Number of sequences from one state to another with fixed transition counts / empirical matrix

44 Views Asked by At

I think the answer to this might be well known but I can't find it and I am also bad at combinatorics.

First, note that if we have an i.i.d. random variable with finite sample space $A$ we can obtain the empirical distribution or empirical vector $c \in \mathbb{N}^A$ (also known as the type) of a sequence $a=(a_0,...,a_n)$ of samples by counting the number of occurrences of each element of $A$ in the sequence: $$c_i(a):=\sum_{t=0}^n \delta_i(a_t)$$ where $$\delta_i(x):=\begin{cases} 1 &\text{ if } x=i,\\ 0 &\text{else.}\end{cases} $$ Conversely given an empirical vector $c$ the number of sample sequences that produce it is equal to the multinomial coefficient $$\frac{(n+1)!}{\prod_{i \in \{1,...,|A|\}} c_i!}.$$

I am looking for how to calculate the corresponding number in the case of a given empirical matrix. The empirical matrix counts the occurring transitions (pairs of successive elements) in a sequence. So how many sequences are there for a given count of the occurring transitions in the sequence?

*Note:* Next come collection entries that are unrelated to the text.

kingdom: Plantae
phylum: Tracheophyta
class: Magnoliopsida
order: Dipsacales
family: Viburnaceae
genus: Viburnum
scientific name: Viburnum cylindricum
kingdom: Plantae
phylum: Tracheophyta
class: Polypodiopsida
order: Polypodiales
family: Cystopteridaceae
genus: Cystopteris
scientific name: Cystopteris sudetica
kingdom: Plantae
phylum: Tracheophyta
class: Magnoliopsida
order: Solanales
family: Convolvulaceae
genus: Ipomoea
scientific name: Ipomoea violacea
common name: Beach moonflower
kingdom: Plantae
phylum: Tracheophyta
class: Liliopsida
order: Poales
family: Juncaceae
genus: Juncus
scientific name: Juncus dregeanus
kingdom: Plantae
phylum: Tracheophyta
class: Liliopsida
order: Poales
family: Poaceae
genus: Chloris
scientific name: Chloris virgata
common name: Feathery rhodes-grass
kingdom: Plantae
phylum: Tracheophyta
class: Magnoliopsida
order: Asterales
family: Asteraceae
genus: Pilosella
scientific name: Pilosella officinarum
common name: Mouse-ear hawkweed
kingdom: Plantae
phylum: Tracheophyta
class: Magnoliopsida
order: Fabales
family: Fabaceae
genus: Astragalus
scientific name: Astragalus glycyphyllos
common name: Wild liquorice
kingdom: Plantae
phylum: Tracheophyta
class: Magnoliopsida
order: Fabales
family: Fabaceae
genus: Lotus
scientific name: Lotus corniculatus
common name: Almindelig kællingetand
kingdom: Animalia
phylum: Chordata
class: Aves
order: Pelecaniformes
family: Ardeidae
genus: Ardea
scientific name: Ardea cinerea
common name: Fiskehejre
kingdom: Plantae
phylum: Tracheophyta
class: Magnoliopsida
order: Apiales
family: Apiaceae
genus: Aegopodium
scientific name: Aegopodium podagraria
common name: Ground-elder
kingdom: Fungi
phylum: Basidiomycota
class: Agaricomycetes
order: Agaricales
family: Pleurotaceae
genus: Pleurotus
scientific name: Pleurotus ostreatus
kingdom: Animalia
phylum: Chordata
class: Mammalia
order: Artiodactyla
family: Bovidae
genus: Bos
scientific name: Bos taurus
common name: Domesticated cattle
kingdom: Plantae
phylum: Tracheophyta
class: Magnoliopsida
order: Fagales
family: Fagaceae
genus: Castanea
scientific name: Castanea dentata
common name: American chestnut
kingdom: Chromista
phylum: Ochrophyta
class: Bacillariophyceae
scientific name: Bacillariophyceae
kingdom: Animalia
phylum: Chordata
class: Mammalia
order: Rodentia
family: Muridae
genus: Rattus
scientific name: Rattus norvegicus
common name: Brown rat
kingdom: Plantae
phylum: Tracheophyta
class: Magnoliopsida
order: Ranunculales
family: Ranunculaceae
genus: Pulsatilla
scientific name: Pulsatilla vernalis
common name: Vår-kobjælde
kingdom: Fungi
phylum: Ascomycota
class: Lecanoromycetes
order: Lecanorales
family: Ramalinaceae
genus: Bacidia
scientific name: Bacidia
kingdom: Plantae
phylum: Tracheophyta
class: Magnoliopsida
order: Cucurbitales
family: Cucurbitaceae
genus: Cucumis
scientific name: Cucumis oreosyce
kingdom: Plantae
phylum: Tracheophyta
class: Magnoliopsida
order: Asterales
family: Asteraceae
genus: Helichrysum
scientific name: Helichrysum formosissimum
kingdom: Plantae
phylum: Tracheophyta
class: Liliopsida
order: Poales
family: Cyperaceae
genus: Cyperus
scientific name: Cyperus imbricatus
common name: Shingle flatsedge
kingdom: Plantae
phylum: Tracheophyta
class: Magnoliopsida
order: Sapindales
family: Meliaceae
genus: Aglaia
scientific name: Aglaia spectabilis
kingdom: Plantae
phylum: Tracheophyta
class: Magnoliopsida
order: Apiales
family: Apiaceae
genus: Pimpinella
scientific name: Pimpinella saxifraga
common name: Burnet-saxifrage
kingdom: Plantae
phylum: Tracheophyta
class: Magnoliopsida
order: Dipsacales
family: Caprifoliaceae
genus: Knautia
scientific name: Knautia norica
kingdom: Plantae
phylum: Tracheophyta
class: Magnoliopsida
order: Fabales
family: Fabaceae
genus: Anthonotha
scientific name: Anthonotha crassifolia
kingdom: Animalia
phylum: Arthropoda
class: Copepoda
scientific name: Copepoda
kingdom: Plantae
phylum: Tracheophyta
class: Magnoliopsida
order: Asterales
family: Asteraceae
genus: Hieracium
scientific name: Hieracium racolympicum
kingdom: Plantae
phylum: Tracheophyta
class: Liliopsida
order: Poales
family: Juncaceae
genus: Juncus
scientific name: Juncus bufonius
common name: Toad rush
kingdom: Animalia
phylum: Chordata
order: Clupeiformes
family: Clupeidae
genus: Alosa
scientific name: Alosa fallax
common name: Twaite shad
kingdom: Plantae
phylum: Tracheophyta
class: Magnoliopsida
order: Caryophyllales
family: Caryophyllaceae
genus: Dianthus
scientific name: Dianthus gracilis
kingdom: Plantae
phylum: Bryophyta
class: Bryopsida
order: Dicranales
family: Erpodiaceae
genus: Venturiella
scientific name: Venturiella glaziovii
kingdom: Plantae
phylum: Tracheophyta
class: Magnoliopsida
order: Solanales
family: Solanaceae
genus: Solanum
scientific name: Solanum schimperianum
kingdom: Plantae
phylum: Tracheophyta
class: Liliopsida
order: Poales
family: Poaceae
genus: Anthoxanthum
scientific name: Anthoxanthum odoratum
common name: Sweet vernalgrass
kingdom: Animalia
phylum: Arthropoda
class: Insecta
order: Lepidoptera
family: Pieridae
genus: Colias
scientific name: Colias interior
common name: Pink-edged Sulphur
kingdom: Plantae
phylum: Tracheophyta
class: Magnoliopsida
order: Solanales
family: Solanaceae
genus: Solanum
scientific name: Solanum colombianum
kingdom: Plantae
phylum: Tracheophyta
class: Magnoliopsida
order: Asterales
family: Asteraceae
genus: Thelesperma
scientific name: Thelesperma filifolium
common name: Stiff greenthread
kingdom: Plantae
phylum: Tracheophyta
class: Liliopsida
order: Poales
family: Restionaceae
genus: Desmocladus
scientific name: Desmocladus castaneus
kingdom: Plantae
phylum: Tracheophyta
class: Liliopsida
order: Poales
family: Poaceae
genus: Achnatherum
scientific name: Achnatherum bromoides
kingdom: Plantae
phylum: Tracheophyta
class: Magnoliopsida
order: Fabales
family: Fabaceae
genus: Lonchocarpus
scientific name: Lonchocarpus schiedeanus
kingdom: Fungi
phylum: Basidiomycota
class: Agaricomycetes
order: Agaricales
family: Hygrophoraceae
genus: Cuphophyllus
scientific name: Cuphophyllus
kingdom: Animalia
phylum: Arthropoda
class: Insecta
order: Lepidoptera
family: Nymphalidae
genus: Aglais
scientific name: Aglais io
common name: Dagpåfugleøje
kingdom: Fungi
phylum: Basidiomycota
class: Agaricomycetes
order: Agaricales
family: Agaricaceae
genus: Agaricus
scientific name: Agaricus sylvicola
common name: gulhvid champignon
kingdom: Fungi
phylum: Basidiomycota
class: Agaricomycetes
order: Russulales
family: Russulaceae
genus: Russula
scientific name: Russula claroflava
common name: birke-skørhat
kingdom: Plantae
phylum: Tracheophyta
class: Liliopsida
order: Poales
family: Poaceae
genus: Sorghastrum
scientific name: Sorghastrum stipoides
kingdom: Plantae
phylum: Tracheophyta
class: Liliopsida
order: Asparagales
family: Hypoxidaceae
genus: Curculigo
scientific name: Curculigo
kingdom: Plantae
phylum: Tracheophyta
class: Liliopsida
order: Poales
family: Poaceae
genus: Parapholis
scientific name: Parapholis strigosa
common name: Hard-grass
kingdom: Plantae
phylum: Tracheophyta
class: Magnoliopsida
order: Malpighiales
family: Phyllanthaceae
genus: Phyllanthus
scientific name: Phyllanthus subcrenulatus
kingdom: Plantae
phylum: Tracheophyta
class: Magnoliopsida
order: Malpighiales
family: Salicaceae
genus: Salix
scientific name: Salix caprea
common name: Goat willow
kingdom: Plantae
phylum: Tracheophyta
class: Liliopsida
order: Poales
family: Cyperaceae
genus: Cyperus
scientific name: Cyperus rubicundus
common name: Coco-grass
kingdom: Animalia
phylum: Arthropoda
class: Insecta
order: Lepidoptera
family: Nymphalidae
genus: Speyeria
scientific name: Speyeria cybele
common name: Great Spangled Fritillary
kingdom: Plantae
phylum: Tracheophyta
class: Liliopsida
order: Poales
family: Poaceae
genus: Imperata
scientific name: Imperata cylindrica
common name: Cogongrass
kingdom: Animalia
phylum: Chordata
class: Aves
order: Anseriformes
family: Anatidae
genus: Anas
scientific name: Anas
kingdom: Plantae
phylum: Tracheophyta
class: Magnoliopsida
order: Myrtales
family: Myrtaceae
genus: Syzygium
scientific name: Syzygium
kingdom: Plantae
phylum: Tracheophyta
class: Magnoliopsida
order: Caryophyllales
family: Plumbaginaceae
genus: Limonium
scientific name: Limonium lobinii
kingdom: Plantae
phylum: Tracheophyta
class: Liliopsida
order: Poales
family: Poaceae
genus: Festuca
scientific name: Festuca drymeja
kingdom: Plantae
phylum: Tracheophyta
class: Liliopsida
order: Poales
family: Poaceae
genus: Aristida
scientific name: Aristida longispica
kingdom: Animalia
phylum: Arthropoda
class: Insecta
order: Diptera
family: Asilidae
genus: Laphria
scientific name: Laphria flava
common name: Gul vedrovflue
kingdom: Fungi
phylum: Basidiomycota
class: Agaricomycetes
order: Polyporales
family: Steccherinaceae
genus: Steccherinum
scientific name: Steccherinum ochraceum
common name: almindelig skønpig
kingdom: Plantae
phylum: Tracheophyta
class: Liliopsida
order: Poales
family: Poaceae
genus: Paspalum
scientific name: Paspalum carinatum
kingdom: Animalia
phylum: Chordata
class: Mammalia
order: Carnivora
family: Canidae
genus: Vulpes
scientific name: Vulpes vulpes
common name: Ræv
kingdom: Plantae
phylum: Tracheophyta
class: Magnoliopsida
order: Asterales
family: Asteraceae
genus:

More specifically I want to know how many such sequences there are that end in a particular element of $A$. This will probably follow from the above.

More formally:

Let $A$ be a finite set and consider finite sequences $a=(a_0,a_1,...,a_n) \in A^{n+1}$ starting in $a_0$ and ending in $a_n$. Also, let $C:A^{n+1} \rightarrow \mathbb{N}$ be a matrix valued function counting the number of transitions occurring in a given sequence $a \in A^{n+1}$ so that:

$$C_{ji}(a):=\sum_{t =1}^n \delta_j(a_t) \delta_i(a_{t-1})$$

For a fixed $|A| \times |A|$ matrix $B$ of transition counts (i.e. non-negative integers that sum to the total number $n$ of transitions in sequences of length $n+1$ i.e. $\sum_{i,j} B_{ji}=n$) and fixed initial and final elements $b_0,b_n \in A$ is there an expression for the number of sequences $a \in A^{n+1}$ such that

  • $C(a)=B$ and
  • $a_0= b_0$ and $a_n = b_n$?

I first thought I could just use the multinomial coefficient but then realized I am overcounting because not every permutation of the transitions actually produces a valid trajectory.